А что, если это все-таки террористический акт? Как в этом случае изменится или должна измениться политическая стратегия российской власти на Ближнем Востоке и за его пределами? Пока не похоронены и не оплаканы все погибшие в страшной авиакатастрофе в Египте, даже сама подобная постановка вопроса может показаться если не кощунством, то проявлением глубокой эмоциональной бесчувственности. Собственно, бесчувственностью она и является — бесчувственностью и в то же самое время абсолютной необходимостью.
Через считаные недели после начала российской военной операции в арабской стране взлетевший с территории другой арабской страны российский гражданский самолет таинственным образом разрушается в воздухе. Является ли это случайным совпадением? В поисках ответа на этот вопрос мы не должны пытаться предвосхитить результаты расследования, заниматься спекуляциями и домыслами.

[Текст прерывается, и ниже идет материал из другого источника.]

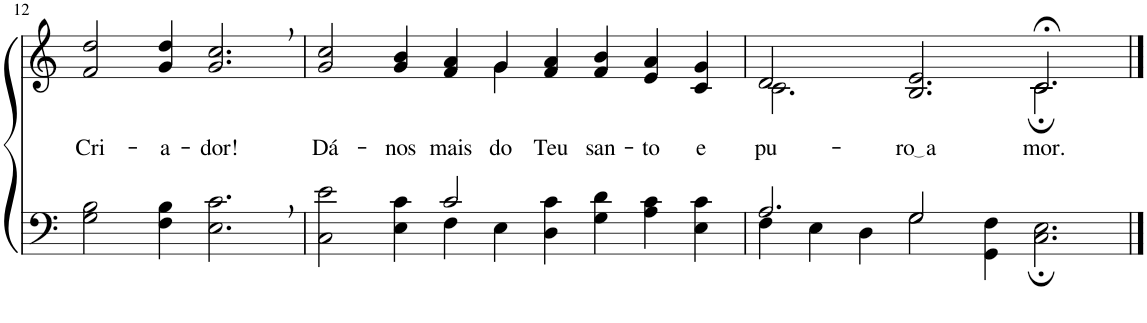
**kern	**kern	**text
*part2	*part1	*part1
*staff2	*staff1	*staff1
*I"Parte III e IV	*I"Parte I e II	*
!!LO:PB:g=z
*clefF4	*clefG2	*
*k[]	*k[]	*
*M9/4	*M9/4	*
=12	=12	=12
!	!	!LO:LY:b
2G\ 2B\	2f/ 2dd/	Cri-
!	!	!LO:LY:b
4F\ 4B\	4g/ 4dd/	-a-
!	!	!LO:LY:b
2.E\, 2.c\,	2.g/, 2.cc/,	-dor!
=13	=13	=13
*^	*	*
!	!	!	!LO:LY:b
*	*	*^	*
2.ryy	2C\ 2e\	2g/ 2cc/	1ryy	Dá-
!	!	!	!	!LO:LY:b
.	4E\ 4c\	4g/ 4b/	.	-nos
!	!	!	!	!LO:LY:b
2c/	4F\	4f/ 4a/	.	mais
!	!	!	!	!LO:LY:b
.	4E\	4g/	4g\	do
!	!	!	!	!LO:LY:b
1ryy	4D\ 4c\	4f/ 4a/	1ryy	Teu
!	!	!	!	!LO:LY:b
.	4G\ 4d\	4f/ 4b/	.	san-
!	!	!	!	!LO:LY:b
.	4A\ 4c\	4e/ 4a/	.	-to
!	!	!	!	!LO:LY:b
.	4E\ 4c\	4c/ 4g/	.	e
=14	=14	=14	=14	=14
!	!	!	!	!LO:LY:b
2.A/	4F\	2d/	2.c\	pu-
.	4E\	.	.	.
.	4D\	1ryy	.	.
!	!	!	!	!LO:LY:b
2G/	2G\	.	2.B/ 2.e/	ro a
1ryy	4GG\ 4F\	.	.	.
!	!	!	!	!LO:LY:b
.	2.C\; 2.E\;	2.c;<\	2.c;/	-mor.
*v	*v	*	*	*
*	*v	*v	*
==	==	==
*-	*-	*-
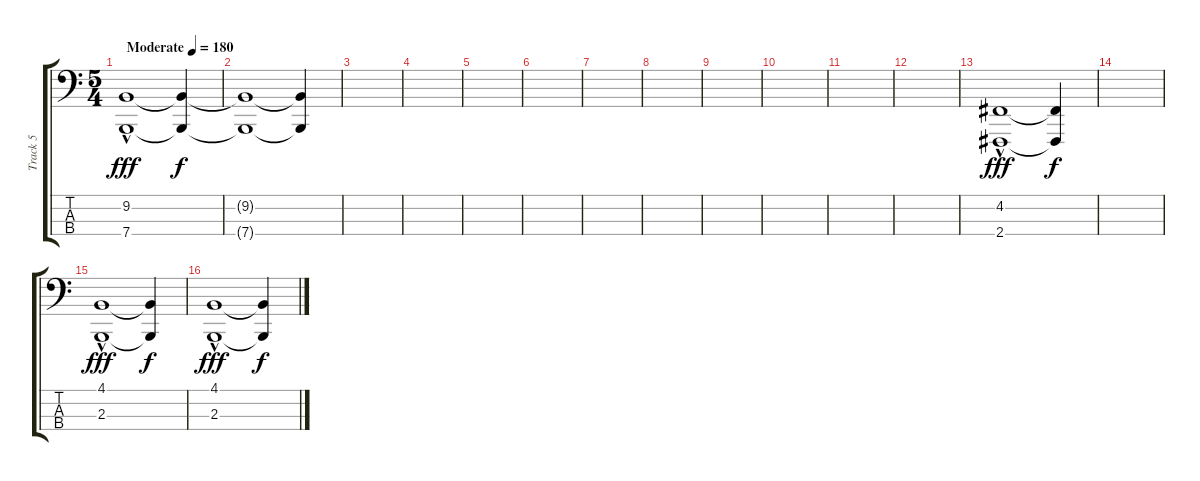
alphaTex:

\track ("Track 5" "Track 5") {instrument acousticgrandpiano}
\staff {score tabs}
\tuning (G2 D2 A1 E1) {hide}
\ts (5 4)
\tempo (180 "Moderate")
\clef f4
\ks c
(9.2 7.4{hac}).1{dy fff instrument acousticgrandpiano} (9.2{t} 7.4{t}).4{dy f} |
(9.2{t} 7.4{t}).1 (9.2{t} 7.4{t}).4 |
|
|
|
|
|
|
|
|
|
|
(4.2 2.4{hac}).1{dy fff} (4.2{t} 2.4{t}).4{dy f} |
|
(4.1 2.3{hac}).1{dy fff} (4.1{t} 2.3{t}).4{dy f} |
(4.1 2.3{hac}).1{dy fff} (4.1{t} 2.3{t}).4{dy f}
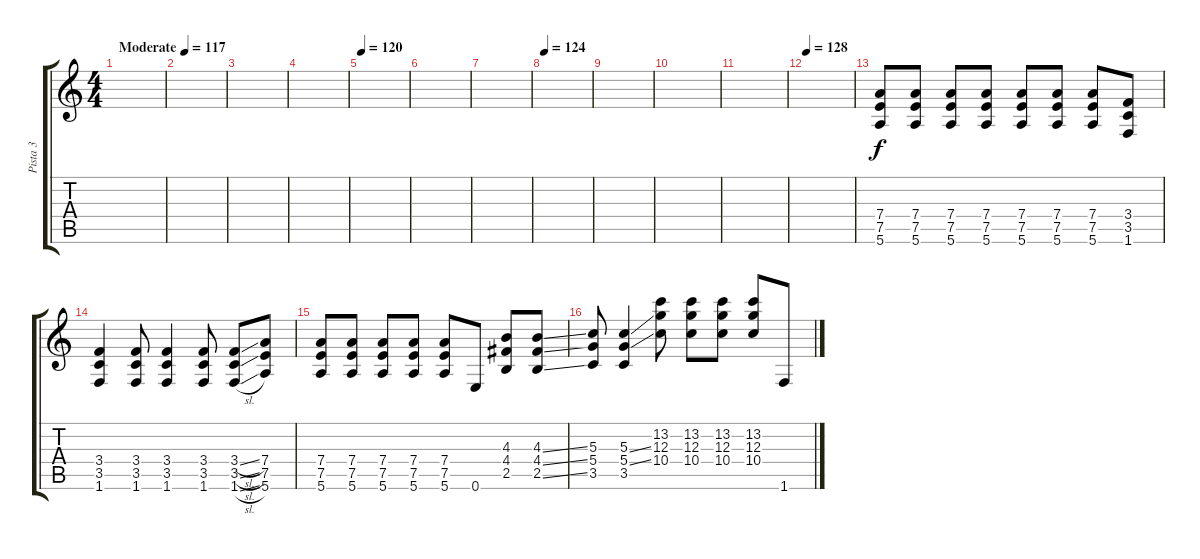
\track ("Pista 3" "Pista 3") {instrument distortionguitar}
\staff {score tabs}
\tuning (E4 B3 G3 D3 A2 E2) {hide}
\ts (4 4)
\tempo (117 "Moderate")
\clef g2
\ks c
|
|
|
|
\tempo 120
|
|
|
\tempo 124
|
|
|
|
\tempo 128
|
(7.4 7.5 5.6).8 (7.4 7.5 5.6).8 (7.4 7.5 5.6).8 (7.4 7.5 5.6).8 (7.4 7.5 5.6).8 (7.4 7.5 5.6).8 (7.4 7.5 5.6).8 (3.4 3.5 1.6).8 |
(3.4 3.5 1.6).4 (3.4 3.5 1.6).8 (3.4 3.5 1.6).4 (3.4 3.5 1.6).8 (3.4{sl} 3.5{sl} 1.6{sl}).8 (7.4 7.5 5.6).8 |
(7.4 7.5 5.6).8 (7.4 7.5 5.6).8 (7.4 7.5 5.6).8 (7.4 7.5 5.6).8 (7.4 7.5 5.6).8 0.6.8 (4.3 4.4 2.5).8 (4.3{ss} 4.4{ss} 2.5{ss}).8 |
(5.3 5.4 3.5).8 (5.3{ss} 5.4{ss} 3.5).4 (13.2 12.3 10.4).8 (13.2 12.3 10.4).8 (13.2 12.3 10.4).8 (13.2 12.3 10.4).8 1.6.8
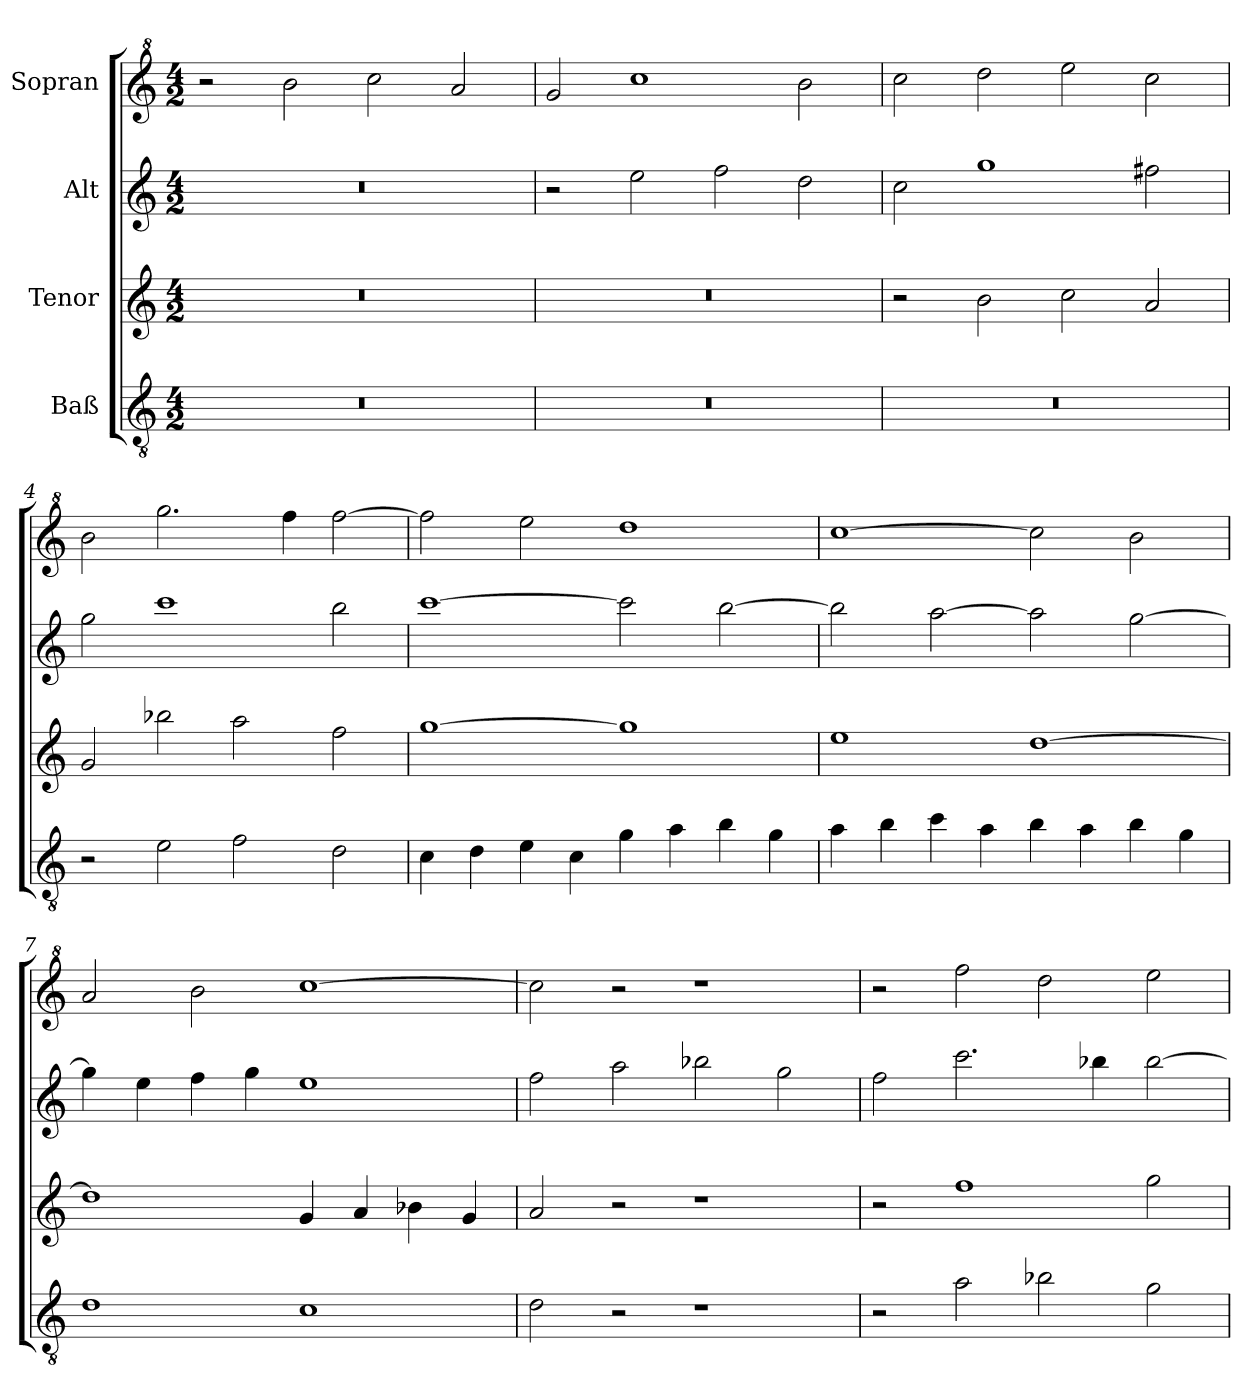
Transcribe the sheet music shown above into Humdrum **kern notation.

**kern	**kern	**kern	**kern
*part4	*part3	*part2	*part1
*staff4	*staff3	*staff2	*staff1
*I"Baß	*I"Tenor	*I"Alt	*I"Sopran
*clefGv2	*clefG2	*clefG2	*clefG^2
*k[]	*k[]	*k[]	*k[]
*M4/2	*M4/2	*M4/2	*M4/2
=1	=1	=1	=1
0r	0r	0r	2r
.	.	.	2bb\
.	.	.	2ccc\
.	.	.	2aa/
=2	=2	=2	=2
0r	0r	2r	2gg/
.	.	2ee\	1ccc
.	.	2ff\	.
.	.	2dd\	2bb\
=3	=3	=3	=3
0r	2r	2cc\	2ccc\
.	2b\	1gg	2ddd\
.	2cc\	.	2eee\
.	2a/	2ff#X\	2ccc\
=4	=4	=4	=4
2r	2g/	2gg\	2bb\
2e\	2bb-X\	1ccc	2.ggg\
2f\	2aa\	.	.
.	.	.	4fff\
2d\	2ff\	2bb\	[2fff\
=5	=5	=5	=5
4c\	[1gg	[1ccc	2fff\]
4d\	.	.	.
4e\	.	.	2eee\
4c\	.	.	.
4g\	1gg]	2ccc\]	1ddd
4a\	.	.	.
4b\	.	[2bb\	.
4g\	.	.	.
!!LO:LB:g=z
=6	=6	=6	=6
4a\	1ee	2bb\]	[1ccc
4b\	.	.	.
4cc\	.	[2aa\	.
4a\	.	.	.
4b\	[1dd	2aa\]	2ccc\]
4a\	.	.	.
4b\	.	[2gg\	2bb\
4g\	.	.	.
=7	=7	=7	=7
1d	1dd]	4gg\]	2aa/
.	.	4ee\	.
.	.	4ff\	2bb\
.	.	4gg\	.
1c	4g/	1ee	[1ccc
.	4a/	.	.
.	4b-X\	.	.
.	4g/	.	.
=8	=8	=8	=8
2d\	2a/	2ff\	2ccc\]
2r	2r	2aa\	2r
1r	1r	2bb-X\	1r
.	.	2gg\	.
=9	=9	=9	=9
2r	2r	2ff\	2r
2a\	1ff	2.ccc\	2fff\
2b-X\	.	.	2ddd\
.	.	4bb-X\	.
2g\	2gg\	[2bb-\	2eee\
=	=	=	=
*-	*-	*-	*-
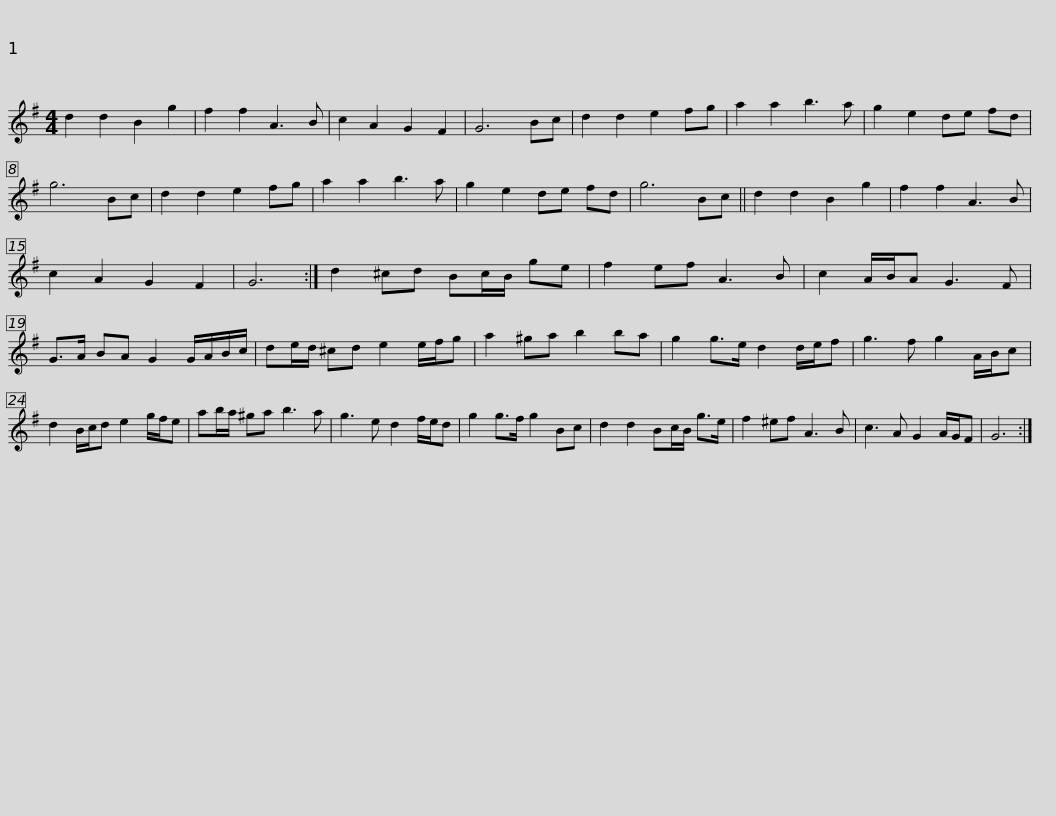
X:1
L:1/8
M:4/4
I:linebreak $
K:G
V:1 treble
V:1
 d2 d2 B2 g2 | f2 f2 A3 B | c2 A2 G2 F2 | G6 Bc | d2 d2 e2 fg | %5
 a2 a2 b3 a | g2 e2 de fd | g6 Bc | d2 d2 e2 fg |$ a2 a2 b3 a | %10
 g2 e2 de fd | g6 Bc || d2 d2 B2 g2 | f2 f2 A3 B | c2 A2 G2 F2 | %15
 G6 :| d2 ^cd Bc/B/ ge |$ f2 ef A3 B | c2 A/B/A G3 F | G>A BA G2 G/A/B/c/ | %20
 de/d/ ^cd e2 e/f/g | a2 ^ga b2 ba |$ g2 g>e d2 d/e/f | g3 f g2 A/B/c | d2 B/c/d e2 g/f/e | %25
 ab/a/ ^ga b3 a | g3 e d2 f/e/d | g2 g>f g2 Bc |$ d2 d2 Bc/B/ g>e | f2 ^ef A3 B | %30
 c3 A G2 A/G/F | G6 :| %32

Но мы — под словом «мы» я в данном случае подразумеваю и российское общество, и российское государство — обязаны просчитать все варианты. Запредельная «цена вопроса» очевидна. Тех, кто был на том самолете, уже не спасти. Но можно спасти тысячи других людей, жизнь которых тоже, возможно, находится под угрозой.
Если причиной гибели лайнера «Когалымавиа» будут признаны злонамеренные действия неких лиц, то первое и самое зримое последствие этого факта лежит на поверхности. До настоящего момента военная операция в Сирии пользовалась в России широкой общественной поддержкой.Никто — за исключением отдельных любителей «помахать саблей» — не испытывал особого восторга от того, что наши летчики вступили в боевые действия в далекой, незнакомой и малопонятной стране. Но Кремль сумел убедить население: речь идет не о бессмысленной авантюре с целью показать всем «величие российской сверхдержавы».
Речь идет о тяжелом, болезненном, рискованном, но необходимом решении, призванном защитить самые важные национальные интересы страны.
Если самолет с отдыхающими упал в результате теракта, то в броне этой широкой общественной поддержки непременно появятся трещины. На фоне такой чудовищной трагедии любые логические аргументы бледнеют и пасуют перед аргументами эмоциональными. Когда цена «защиты национальных интересов страны» является пусть высокой, но абстрактной, общество готово заплатить ее без колебаний. Но когда эта цена вдруг становится до ужаса конкретной и выражается во внезапной массовой смерти полных жизненной энергии и счастливых людей, то ситуация меняется.
Я не знаю, насколько широкое распространение получат настроения, суть которых выражается во фразе «если бы мы не полезли в Сирию, этого бы не случилось». Но такие настроения непременно появятся. Появятся, но никоим образом не смогут изменить магистрального направления стратегии Владимира Путина на Ближнем Востоке.
«Масштабная угроза террористических актов существовала задолго до начала нашей военной операции в Сирии, — объяснил мне кремлевское видение ситуации собеседник из ближайшего окружения президента. — Исламские экстремисты не забыли и не простили нам ни Чечню, ни нашу борьбу против ваххабитов в других регионах. Все разговоры на тему «не надо было нам лезть в Сирию» глубоко несерьезны. Что мы еще могли сделать — пассивно ждать, когда к нам придут и начнут убивать?»
Если версия о теракте подтвердится, то Путин не намерен ни сворачивать российскую военную операцию в Сирии, ни, напротив, ее внепланово расширять. «Любая сухопутная российская военная операция в Сирии была бы для нас чрезвычайно опасной ошибкой. Эта ошибка ни в коем случае не будет совершена», — сказал мне уже упомянутый собеседник из путинского окружения.